Progressive energy policies need things like this because they are busy destroying our reserve generating capacity. It won’t work, but they can claim they tried. Blackouts and sky-high prices are inevitable now.
I explained it this way to a friend: you paint houses for a contractor who marks up your labour cost to the customer. A fellow named Marx said the difference between what my friend got and the contractor charged the client was the “surplus value of labour,” and Marx argued that the working “class” didn’t get their “fair share” of that surplus. The rise of the middle class and the fact my friend’s hourly labour charge is four times the surplus value of his labour were concepts apparently lost on Marx. He nonetheless stated that in order to redress this imbalance in fairness we needed a temporary “dictatorship of the proletariat” to pave the way to anarchic, communistic bliss where we all get to equally share the misery, I mean surpluses.

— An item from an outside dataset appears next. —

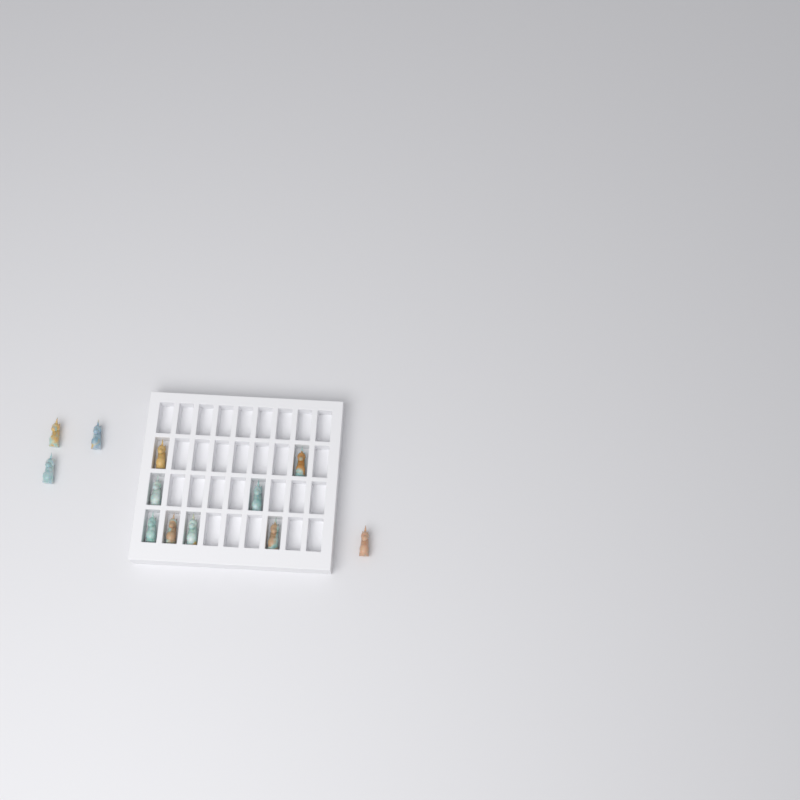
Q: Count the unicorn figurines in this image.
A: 12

Because of that, we get all this shit. Oh yeah, and Keynes too.
While I have only quickly scanned the comments here I did, in fact, read the entire report. So, at the risk of repeating what has been said above….

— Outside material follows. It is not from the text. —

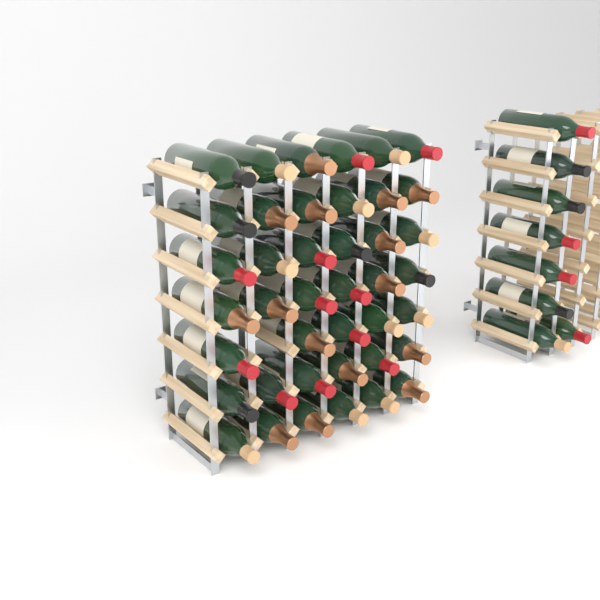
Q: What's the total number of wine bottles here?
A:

This report is completely incomprehensible to much of the population of Ontario (of which I am one BTW). It contains plain English, very basic math and a few acronyms. Those three items and the amount of effort required to read such a lengthy (sarc) article are the factors that will allow the Lib government to keep screwing the Ontario public for the foreseeable future.
Kill me now.
Pretty much.
Sporty, you nailed, bingo!
In theory I agree with you, but there is not really that much you can do to shift your loads. When it first started we did laundry at off peak times. Don’t have a dishwasher. I thought about putting a timer on the chest freezer. You don’t need to open it that often, and if you put a timer on it to only run in off peak times it would eventually “train itself” to only run off peak. Frankly the savings are not worth the effort, specially considering that since smart meters came out, the off peak rates have increased a lot. There isn’t a huge difference any more between peak and off peak. To save electricity I got a gas stove. That saves me between 10 and 20 percent on my electricity. Due to equal billing and variable weather it’s hard to say what it has done to my gas bill. It has not noticeably changed. When I need a new drier I will get gas one. Most of my lighting is LED.I have lived in this house for 8 years and in that time my electricity bill has gone from 40 dollars a month to about 100.
It’s good to see you back, and in a big way.
I haven’t had the chance, yet, to read the report.
But, on the basis of what I hear, this could end well.
sounds like another criminal case of malfeasance by the liberals
BIG BROTHER IS WATCHING YOU! Dont you feel a bit like Winston Smith right now?